Le Franco-Albertain appelle à laisser plus de place aux leadeurs issus de l’immigration : «Les francophones blancs ont parfois l’impression que c’est eux qui doivent avoir le leadeurship sur tout ce qui se fait, ils peuvent voir les immigrants d’Afrique comme une menace pour leur position.»

Un avis que partage Leyla Sall : «Il faut mettre fin à la hiérarchie ethnoraciale. Les nouveaux venus doivent se sentir membres à part entière des communautés d’accueil et partager les mêmes espaces sociaux.»

De leur côté, les organismes représentant les francophones en milieu minoritaire assurent tout faire pour favoriser l’intégration et promouvoir la diversité culturelle.

«Notre objectif est qu’ils se sentent chez eux chez nous», insiste Nicole Arseneau Sluyter, présidente par intérim de la Société de l’Acadie du Nouveau-Brunswick (SANB). «Le français aide tout le monde à se sentir accepté, quel que soit son vécu, ses identités.»

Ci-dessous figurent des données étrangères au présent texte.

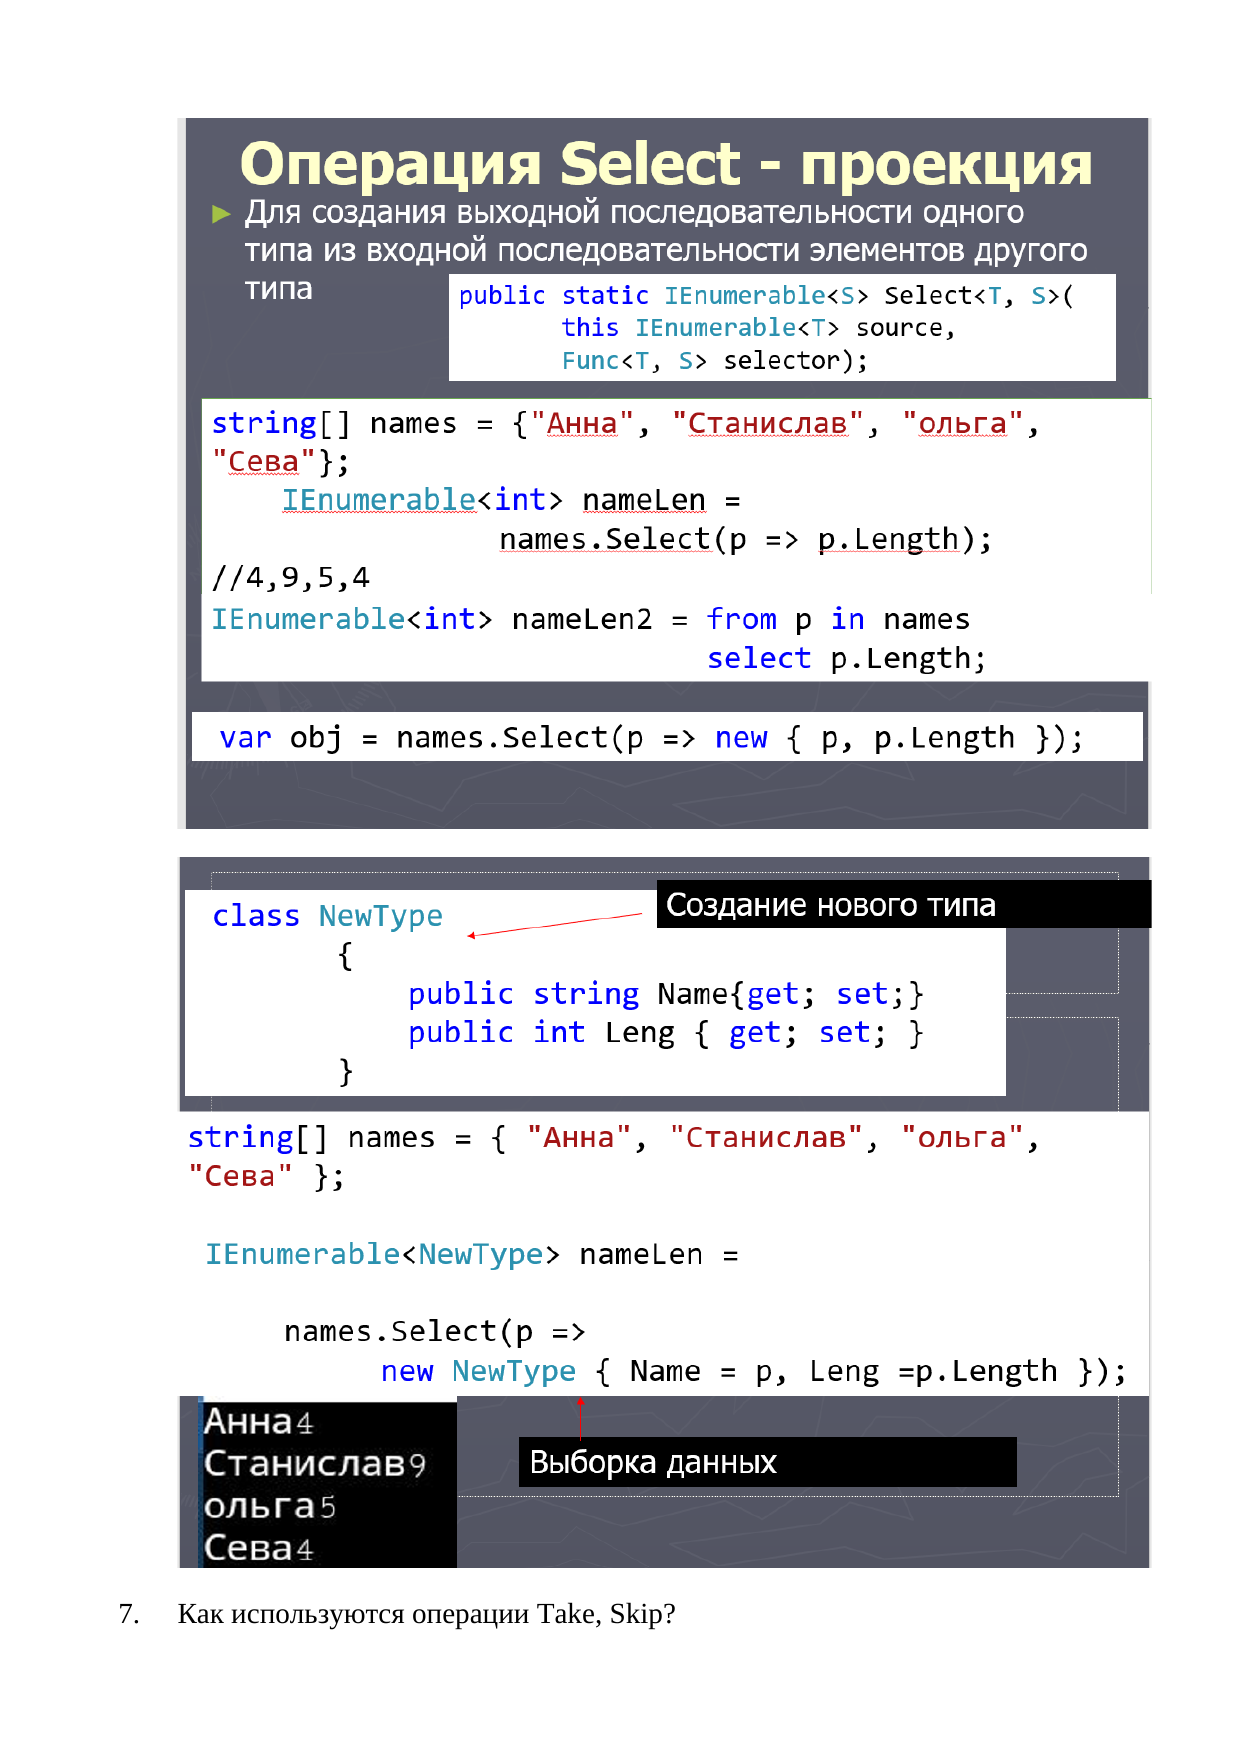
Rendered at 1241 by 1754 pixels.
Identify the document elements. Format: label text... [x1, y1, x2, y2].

«Quel que soit notre pays d’origine, quelle que soit la diversité des langues parlées à la maison, nous sommes tous des francophones en milieu minoritaire», corrobore Fabien Hébert, président de l’Assemblée de la francophonie de l’Ontario (AFO).

Face aux conflits linguistiques au sein de la grande famille francophone, tous les Franco-Canadiens interrogés aspirent à faire du français un bien commun : une langue fédératrice qui jette des ponts vers d’autres mondes.

Fabien Hébert assure tout mettre en œuvre pour que tous les nouveaux arrivants se sentent Franco-Ontariens.